Benissimo. Abbiamo un amico in comune, Niccolò Fabi, che ci ha presentati. Ricordo che Daniele era a Palermo per un concerto, avevo sentito il suo album “Acrobati” e ho detto a Niccolò che volevo assolutamente fare due chiacchiere con Daniele e rompergli i coglioni sulla sua musica. L’ho incontrato al soundcheck ed è stato incredibile. Mi disse che mi aveva seguito e che voleva già chiamarmi per fare qualcosa insieme. Sono rimasto sconvolto positivamente per qualche giorno. Da lì mi ha invitato nel suo studio, abbiamo lavorato su del materiale e abbiamo ancora cose in cantiere.
Tormento era uno dei miei idoli dell’adolescenza e poi siamo diventati amici. È stato uno di quelli che ha creduto in me fin dall’inizio e aver collaborato con lui è stata una bella soddisfazione. Johnny invece è sempre stato uno dei miei rapper preferiti. Da ragazzini eravamo in crew rivali, ci siamo anche sfidati in free style e le ho pure prese tante volte perché è davvero molto bravo.
Da Tormento ho preso tanti ascolti e tanti tratti melodici, ma anche skills nella performance sul palco. Da piccolo lo emulavo e ora da grande certe cose sono diventate parte integrante del mio mood. Da Johnny ho preso rime e melodie, da Daniele, invece, ho imparato molto sul mio essere cantautore, sulle liriche, sui testi. Daniele è una persona di un’umiltà estrema e di una calma sconvolgente, ti mette a tuo agio sia nel modo di lavorare sia umanamente.

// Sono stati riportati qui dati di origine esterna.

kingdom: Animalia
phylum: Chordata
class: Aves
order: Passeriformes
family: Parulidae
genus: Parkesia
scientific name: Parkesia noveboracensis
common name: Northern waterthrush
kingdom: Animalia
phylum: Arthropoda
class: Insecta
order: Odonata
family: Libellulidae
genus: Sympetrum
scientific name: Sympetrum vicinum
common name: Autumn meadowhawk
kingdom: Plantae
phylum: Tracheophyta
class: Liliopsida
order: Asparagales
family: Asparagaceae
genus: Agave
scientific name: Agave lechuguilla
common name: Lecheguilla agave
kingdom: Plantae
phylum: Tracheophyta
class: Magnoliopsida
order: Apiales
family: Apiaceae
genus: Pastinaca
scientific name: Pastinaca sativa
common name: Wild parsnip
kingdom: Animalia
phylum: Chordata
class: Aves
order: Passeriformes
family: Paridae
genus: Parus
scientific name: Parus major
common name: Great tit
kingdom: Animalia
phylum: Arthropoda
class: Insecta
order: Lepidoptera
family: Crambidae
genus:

Si è creata con tutti una bellissima amicizia e il fatto che ci sia un rapporto umano è fondamentale e fa la differenza.
Ci siamo divertiti molto durante la lavorazione. È uno dei producer più forti d’Italia: porca miseria, è un’istituzione. Sono molto contento che abbia vinto a Sanremo e che abbia successo. Mi spiace solo non aver continuato la collaborazione ma per certe cose abbiamo visioni diverse.
Spero molto presto, forse ci sarà una data a fine maggio ma ancora non ci sono conferme. Sarò al Mi Ami il 26 maggio al Circolo Magnolia e il 31 a Lugano con la band al completo: varesini, Milano e Lugano non sono lontane. Venite, che ci divertiamo.